Technology corporation

CAST is a technology corporation headquartered in New York City and France, near Paris. It was founded in 1990 in Paris, France, by Vincent Delaroche.

The firm markets products that generate software intelligence with a technology based on semantic analysis of software source code and components. In addition, CAST offers hosting and consulting services.

On May 18, 2022, the company and Bridgepoint Group announced they were entering into exclusive negotiations for the acquisition by Bridgepoint Development Capital funds of a majority stake in CAST to support the development of the software intelligence market in the coming decade.

On July 21, 2022, Bridgepoint Group acquired a majority stake, while Vincent Deleroche rolled over the majority of his shares, and the management invested in the new holding, Financière Da Vinci, alongside Bridgepoint Group and Vincent Delaroche. Following the transaction, Vincent Delaroche and the executive team in place have continued to manage the company's activities as President of Financière Da Vinci and CEO of CAST.

== History ==

CAST was founded in 1990 in Paris by Vincent Delaroche. In 1996, it shipped its first software product based on semantic analysis of code. The CAST Application Intelligence Platform (CAST AIP) was first launched in 2004, initially introducing software quality measurement. In 2012, the firm announced support for the Object Management Group (OMG) Automated Function Point (AFP) Standard, one way of measuring application development productivity.

In 2017, CAST Highlight launched a SaaS product scanning portfolio of software to provide metrics on health, cloud migration capabilities, and open-source license risks.

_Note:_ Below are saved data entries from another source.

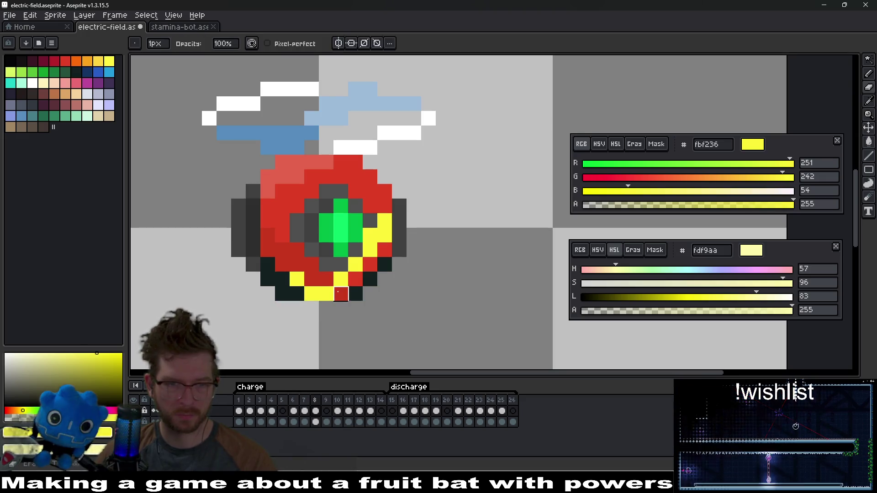
left_click(374, 232)
key("b")
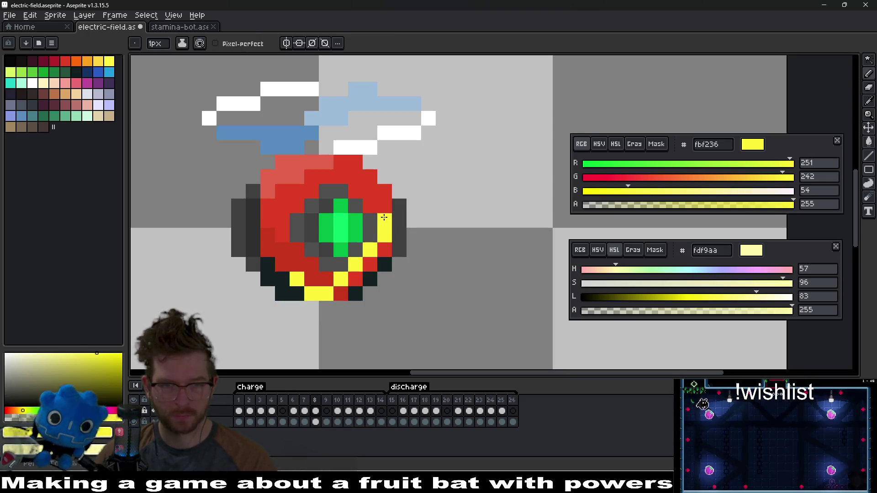
left_click(383, 215)
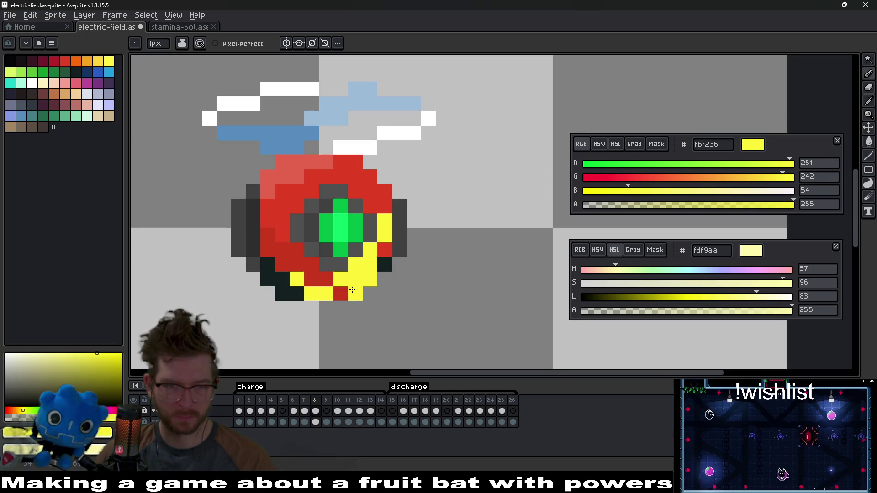
- Tidy the frame 8 arc: erase bottom-edge strays and reshape it beside the green core
key("e")
left_click_drag(360, 285, 341, 279)
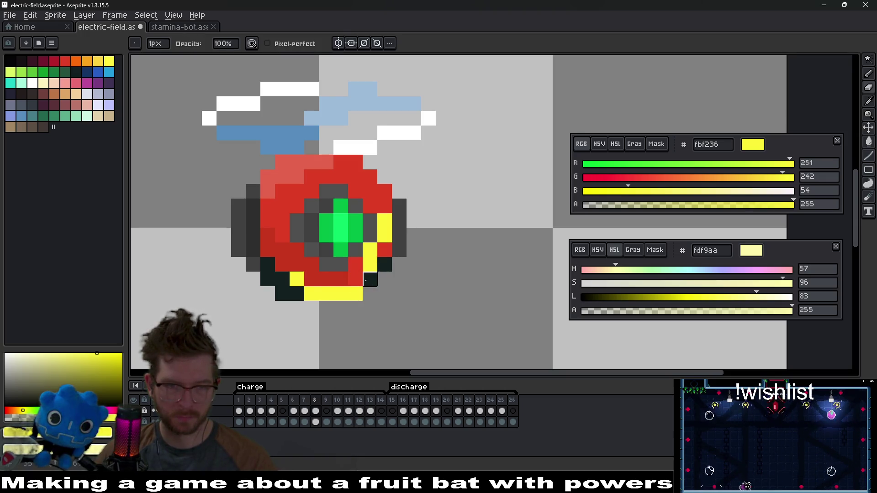
left_click(350, 289)
key("b")
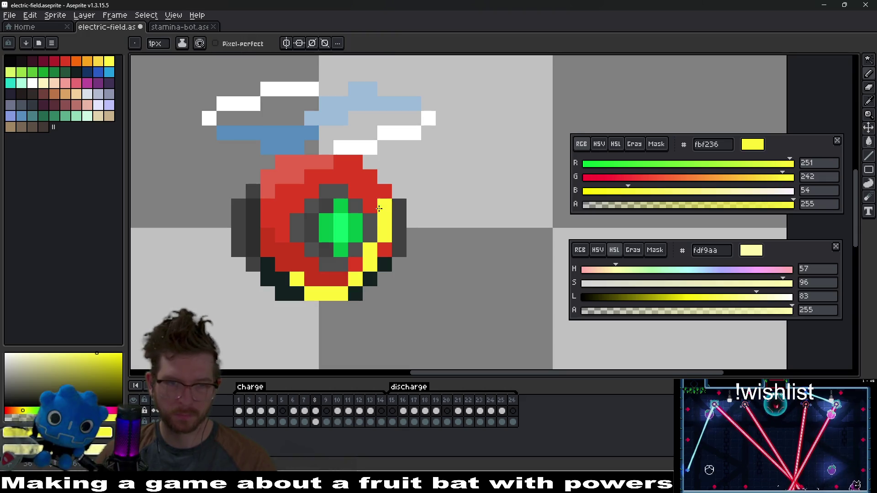
right_click(379, 209)
left_click(373, 203)
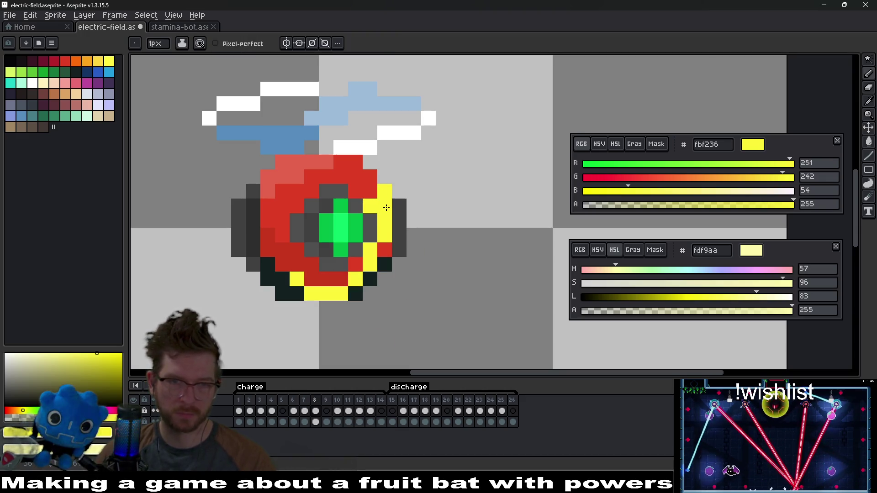
key("e")
left_click(370, 206)
key("b")
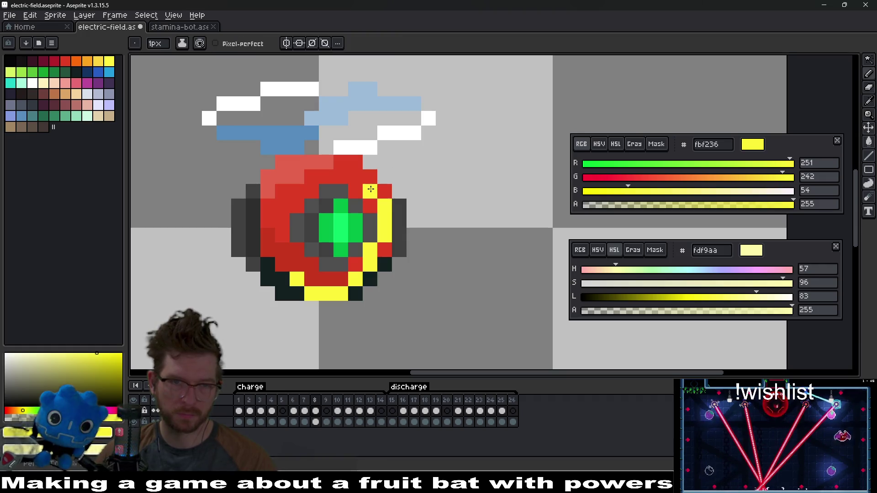
scroll(414, 252, "down", 4)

In early 2019, CAST AIP is rebranded and becomes CAST Imaging, a product representing graphically the inner workings of software systems.

The firm's leadership includes Bill Curtis, who developed the capability maturity model at the Software Engineering Institute (SEI) in the early 1990s and then at the Consortium for IT Software Quality (CISQ).

CAST's head of product development, Olivier Bonsignour, co-wrote a book with Capers Jones.

== Products ==
CAST provides 2 sets of products of different technologies, pricing, implementation models, and usage: CAST Highlight and CAST Imaging.

=== CAST Highlight ===
CAST Highlight is a SaaS product for performing rapid application portfolio analysis. It analyzes the source code of applications to assess their cloud readiness, [1 technical debt, open-source risks, and computes a green index. Software insights collected from the source code analysis may also be correlated with built-in qualitative surveys for adding business context insights on top of technical information.

=== CAST Imaging ===
CAST Imaging reverse-engineers all database structures, code components, and interdependencies in custom-built applications. It provides interactive architecture blueprints, data-call graphs, and end-to-end transaction flows in a Web application with the ability to export details externally. CAST Imaging's ability to understand the application's inner workings and map the internal dependencies between all its elements allows it to also identify structural flaws standardized by ISO (ISO-5055) and classified under robustness, efficiency (performance, consumption), security, and maintainability.

== Research ==

The firm's Research Labs subsidiary developed a repository of industry data and issued a biennial report called CAST Research on Application Software Health (CRASH). CRASH data has been cited and published in articles in IEEE Software and Research. Its labs were active in analyzing the phenomenon of technical debt, co-hosting a research forum on this topic with the University of Maryland’s Department of Information Systems. [2]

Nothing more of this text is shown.